С В. Н. я познакомился лет пять тому назад, но за весь этот промежуток времени, вряд ли мы уделили друг другу, в общей сложности, более часа времени. Одно случайное обстоятельство сблизило нас только в последний месяц его жизни. На вернисаже выставки «Искусство — жизнь» на меня произвели чрезвычайно сильное впечатление рисунки В. Н., которого я до этого знал только по живописи. Я просил присутствовавших на выставке друзей-художников уговорить В. Н. показать мне все его рисунки. Через несколько дней после этого В. Н. пришел ко мне и принес с собой несколько папок, заключавших, вероятно, около трехсот его рисунков. Мы просидели до глубокой ночи, пересматривая рисунки, от которых я не мог оторваться и после его ухода. Я был настолько увлечен, рисунки мне показались настолько значительными и совершенными, что я невольно задал ему вопрос — почему же он не знаменит? Почему о нем не говорят вне круга художников? [...] «Вы первый человек, кроме моих друзей, который заинтересовался моими рисунками; сам я не умею устраивать себе славу». Тогда мне пришло в голову заняться его славой, и я предложил оставить у меня отобранные мной 40—50 рисунков, казавшихся мне наиболее характерными, с тем, что я покажу их лицам, интересующимся искусством, уверенный, что только незнакомством с этими рисунками можно объяснить отсутствие печатных статей и монографий о В. Н. Я не ошибся в своих предположениях; действительно, большинство тех, кому я показывал рисунки В. Н., а это были главным образом университетские искусствоведы, либо совсем ничего не слыхали о нем, либо знали его только по фамилии. Интерес, который был проявлен к его рисункам, чаще всего, можно было характеризовать как изумление, и вопрос, заданный мной художнику, повторялся почти каждым смотревшим рисунки. Один из видевших эти рисунки у меня настолько увлекся ими, что решил в ближайшее же время написать статью о В. Н.

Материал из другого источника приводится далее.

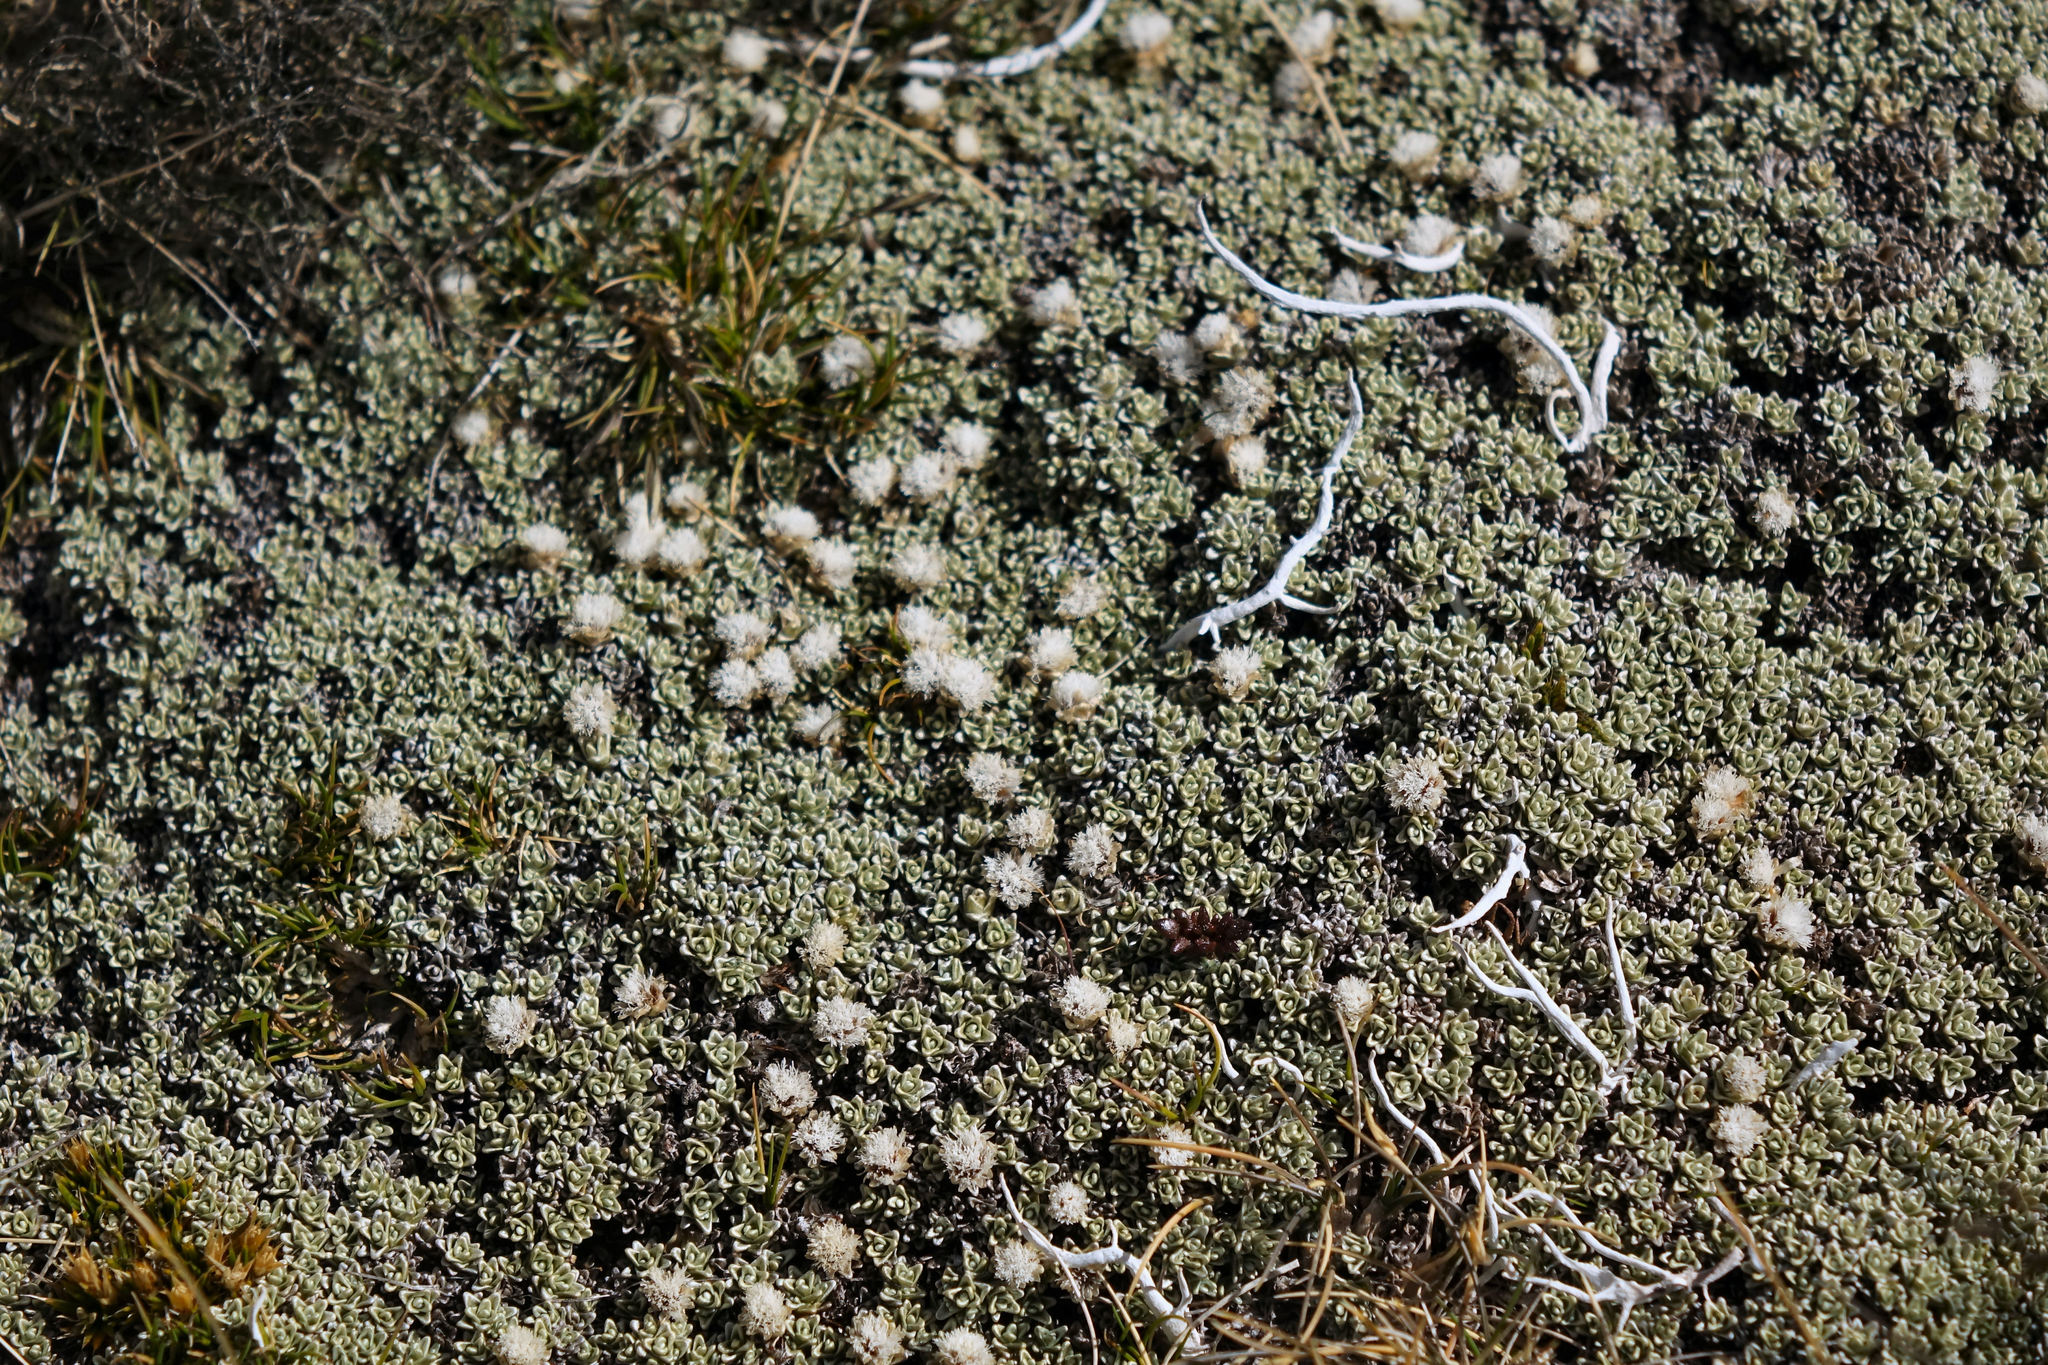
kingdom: Plantae
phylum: Tracheophyta
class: Magnoliopsida
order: Asterales
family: Asteraceae
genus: Raoulia
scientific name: Raoulia hectorii
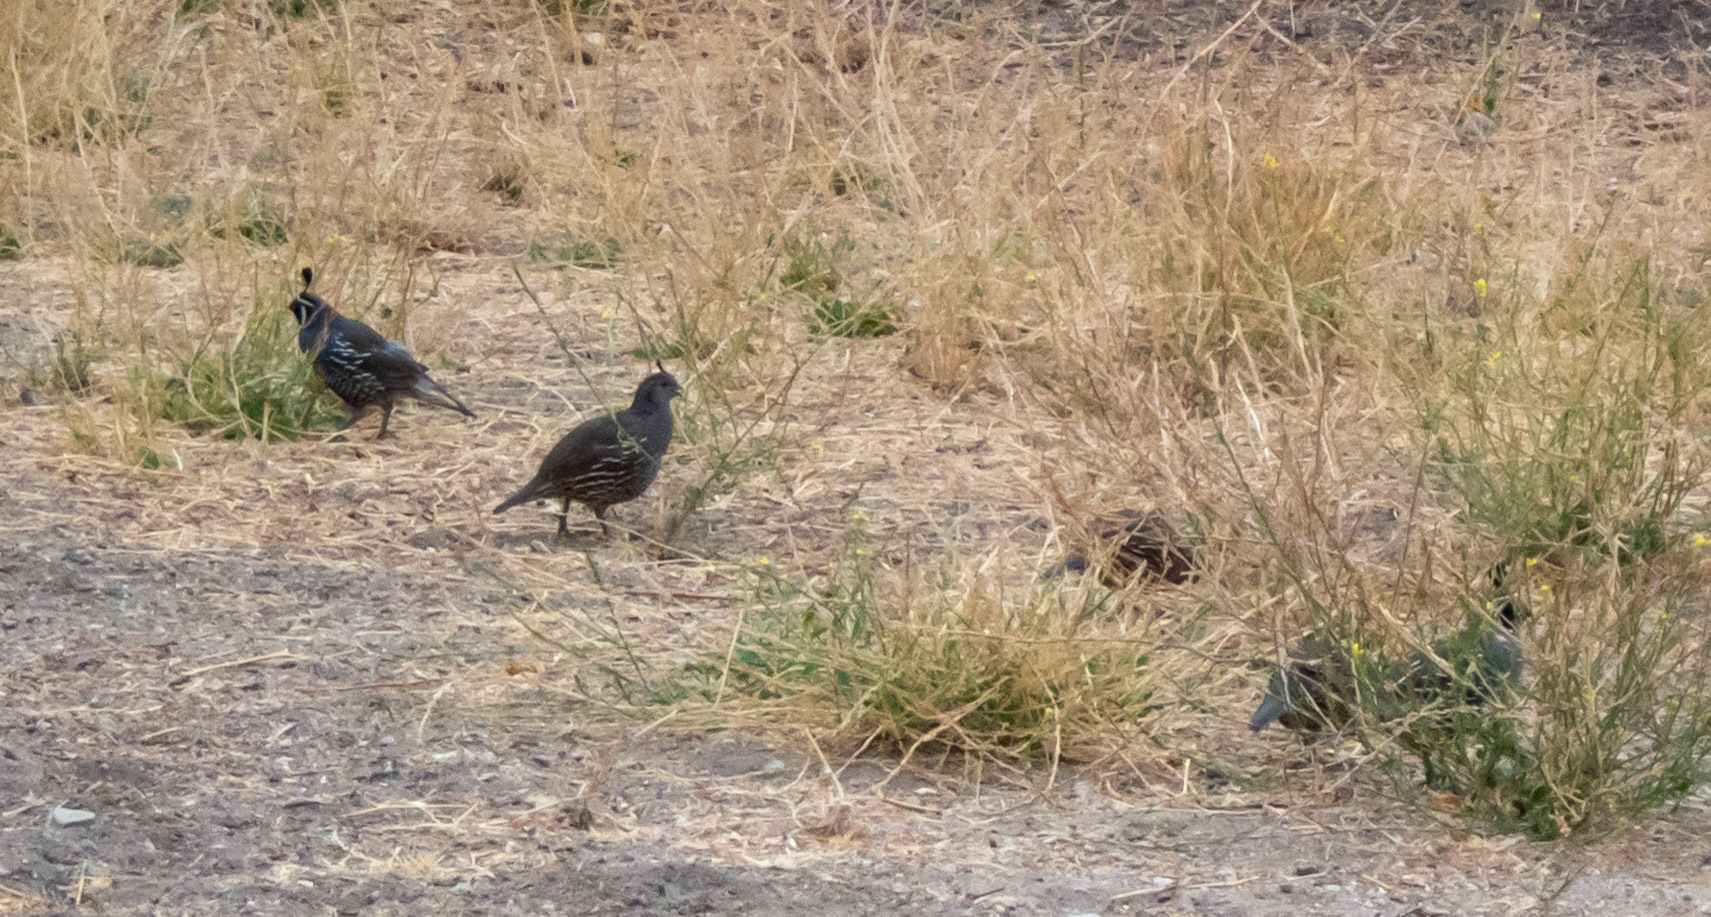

В течение мая месяца В. Н. неоднократно заходил ко мне, и мы много беседовали, причем темой наших бесед всегда было либо его искусство, либо искусство вообще. Особенно охотно говорил он о Н. Ф. Федорове, философия которого имела большое влияние на него как художника. [...] ...Все его последние рисунки были фрагментами какой-то грандиозной картины, которую он собирался создать. [...] У него было ясное и глубоко продуманное философское миросозерцание, которое одновременно было и его художественным миросозерцанием. Собственно, эта черта — наличность тесно связанного философского и художественного миросозерцания — больше всего прельщала меня в В. Н., и то, что я сразу угадал по его рисункам, и вызывало у меня желание ближе познакомиться с ним. Я совершенно уверен, что характер искусства В. Н. есть знамение времени, что он один из предвестников нового искусства, которое будет близким прошлому, старому искусству, искусству предков.
Развиваясь как художник в эпоху наибольшего увлечения формализмом, внешними техническими фокусами и модными течениями, он, один из очень немногих, уберегся от того, чтобы средства не сделать целью. [...] Его композиции полны глубоких образов, и вместе с тем рассказать их словами совершенно невозможно. Когда мне приходилось спрашивать В. Н. о том, что он хотел выразить тем или иным рисунком, он никогда не мог «объяснить» их.
[...] Мне очень хотелось понаблюдать В. Н. во время работы, и он обещал доставить мне эту возможность.
За день до смерти он обещал мне сделать несколько рисунков в моем присутствии, причем мы даже выбрали тему — это должна была быть свободная транскрипция кар¬тины Тинторетто «Рождение Млечного пути», которую мы одинаково с ним любили и на которой я особенно настаивал, так как такая транскрипция дала бы мне исходную точку его интуиции и облегчала бы понимание того, как она им облекается в художественную форму. Увы, этот опыт уже не может осуществиться. [...]
(Из статьи, напечатанной в журнале «Маковец», 1922, № 2)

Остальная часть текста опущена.